Houses of Parliament
If you're thinking of booking a hotel near the Houses of Parliament with Lastminute.com why not take a tour of the iconic Thameside complex which has witnessed so much momentous history?
The current Houses of Parliament were built between 1840 and 1870 following a fire in 1834 which destroyed most of the historic buildings except the magnificent medieval Westminster Hall. But did you know that the disaster was recorded in a series of drawings and watercolours by JMW Turner?
You can take a guided or an audio tour of the buildings on Saturdays throughout the year and on most weekdays during parliamentary recess. The audio tour lasts between an hour and 75 minutes and includes Westminster Hall, The Lords Chamber, The Queen's Robing Room and Central Lobby.
UK residents can arrange a tour of the Elizabeth Tower and Big Ben through their MP or member of the House of Lords. You can also watch Parliament at work during Prime Minister's Question Time – you will need to queue for a free ticket – or during debates or select committee proceedings.
Arts and culture
Courtauld Gallery is not exactly a secret but doesn't attract the size of crowds that Tate Modern or the National Gallery does. Which makes exploring its wonderful collections a positive pleasure. It is one of the finest small art museums and its holding of Impressionist and Post-Impressionist work include Manet's A Bar at the Folies-Bergére, and a version of Déjeuner sur l'Herbe. There are also seven paintings by Cezanne, three by Gaugin as well as work by Monet, Renoir and Van Gogh.
Things to see and do
A 15-minute walk or a short Tube ride takes you to the Handel House Museum at 25 Brook Street where the composer lived from 1723 until his death in 1759. It was here he composed masterpieces such as Messiah. Finely-restored Georgian interiors house exhibitions, displays and music recitals.
At Banqueting House, Inigo Jones' crowning achievement, you can still see the first-floor window from which Charles I stepped on January 30, 1649 on to the scaffold where he was beheaded. The building is the only remaining substantive part of Palace of Whitehall. Marvel at the extravagantly-decorated ceiling by Rubens and explore the undercroft designed as a drinking den for James I.
Eating and drinking
Old Westminster Library provides a splendid setting in which to enjoy Indian cuisine fit for a Maharajah.
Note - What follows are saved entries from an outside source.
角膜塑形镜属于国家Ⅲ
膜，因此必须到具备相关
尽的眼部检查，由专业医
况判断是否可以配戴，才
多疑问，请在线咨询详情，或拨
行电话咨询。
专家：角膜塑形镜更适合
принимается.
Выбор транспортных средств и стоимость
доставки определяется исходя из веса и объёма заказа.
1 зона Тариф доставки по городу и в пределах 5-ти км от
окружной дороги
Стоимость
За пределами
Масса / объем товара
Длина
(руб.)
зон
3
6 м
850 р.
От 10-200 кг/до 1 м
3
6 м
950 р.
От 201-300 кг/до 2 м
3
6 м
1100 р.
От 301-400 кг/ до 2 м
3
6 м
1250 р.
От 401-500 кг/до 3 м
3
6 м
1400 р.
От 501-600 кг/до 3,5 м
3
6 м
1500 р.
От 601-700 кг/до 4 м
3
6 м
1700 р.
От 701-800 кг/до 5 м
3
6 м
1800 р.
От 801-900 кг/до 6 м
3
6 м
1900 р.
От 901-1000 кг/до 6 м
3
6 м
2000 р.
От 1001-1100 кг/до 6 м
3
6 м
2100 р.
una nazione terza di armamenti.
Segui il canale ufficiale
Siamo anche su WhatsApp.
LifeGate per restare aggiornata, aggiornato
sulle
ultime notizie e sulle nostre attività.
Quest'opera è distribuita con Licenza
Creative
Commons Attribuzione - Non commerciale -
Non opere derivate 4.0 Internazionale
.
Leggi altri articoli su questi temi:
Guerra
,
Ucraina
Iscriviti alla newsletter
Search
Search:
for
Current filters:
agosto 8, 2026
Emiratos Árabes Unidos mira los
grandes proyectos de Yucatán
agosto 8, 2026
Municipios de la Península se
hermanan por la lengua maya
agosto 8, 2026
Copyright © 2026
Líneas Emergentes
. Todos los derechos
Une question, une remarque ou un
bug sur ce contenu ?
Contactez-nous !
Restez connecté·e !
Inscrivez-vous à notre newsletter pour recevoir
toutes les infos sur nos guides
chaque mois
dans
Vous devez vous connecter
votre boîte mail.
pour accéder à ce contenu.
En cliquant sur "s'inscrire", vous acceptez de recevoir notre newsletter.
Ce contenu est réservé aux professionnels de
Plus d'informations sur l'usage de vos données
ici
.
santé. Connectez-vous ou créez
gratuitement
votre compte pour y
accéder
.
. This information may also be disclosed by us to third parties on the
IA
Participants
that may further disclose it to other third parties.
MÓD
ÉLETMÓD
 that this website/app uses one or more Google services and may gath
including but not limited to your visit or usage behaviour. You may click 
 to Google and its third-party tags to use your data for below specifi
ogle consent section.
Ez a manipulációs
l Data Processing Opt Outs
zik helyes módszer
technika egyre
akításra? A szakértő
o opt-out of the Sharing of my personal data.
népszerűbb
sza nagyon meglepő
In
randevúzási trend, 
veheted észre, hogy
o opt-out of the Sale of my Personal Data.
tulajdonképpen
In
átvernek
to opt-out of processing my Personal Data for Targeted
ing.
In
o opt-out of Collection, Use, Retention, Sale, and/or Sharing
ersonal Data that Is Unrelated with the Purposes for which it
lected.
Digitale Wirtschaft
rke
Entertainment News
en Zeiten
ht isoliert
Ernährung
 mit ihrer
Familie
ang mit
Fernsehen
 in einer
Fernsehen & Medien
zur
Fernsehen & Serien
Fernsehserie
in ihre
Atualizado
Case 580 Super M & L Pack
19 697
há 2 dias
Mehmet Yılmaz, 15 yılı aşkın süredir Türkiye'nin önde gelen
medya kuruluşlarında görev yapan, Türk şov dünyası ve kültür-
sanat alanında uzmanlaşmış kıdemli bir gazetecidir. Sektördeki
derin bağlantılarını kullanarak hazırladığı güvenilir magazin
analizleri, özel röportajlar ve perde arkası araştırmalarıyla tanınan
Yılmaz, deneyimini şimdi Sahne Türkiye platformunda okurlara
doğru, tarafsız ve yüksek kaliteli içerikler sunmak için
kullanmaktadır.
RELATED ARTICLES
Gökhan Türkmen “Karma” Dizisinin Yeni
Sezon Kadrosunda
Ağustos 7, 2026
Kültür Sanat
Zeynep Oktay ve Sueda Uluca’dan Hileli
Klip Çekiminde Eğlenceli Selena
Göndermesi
The Cinnamon Club blends high Victorian interiors with fresh takes on old favourites. A favourite of the likes of Gordon Brown, Cherie Blair and Ed Ball, you could run into your MP.
Or sample Quirinale, three minutes' walk from Westminster Abbey, an upmarket Italian restaurant consistently voted one of the best in London. Many of the ingredients are imported from Italy.
And for drinks try The White Hart in Cornwall Road which offers a great range of hand-pulled real ales, an extensive selection of continental beers and a good list of wines and champagnes.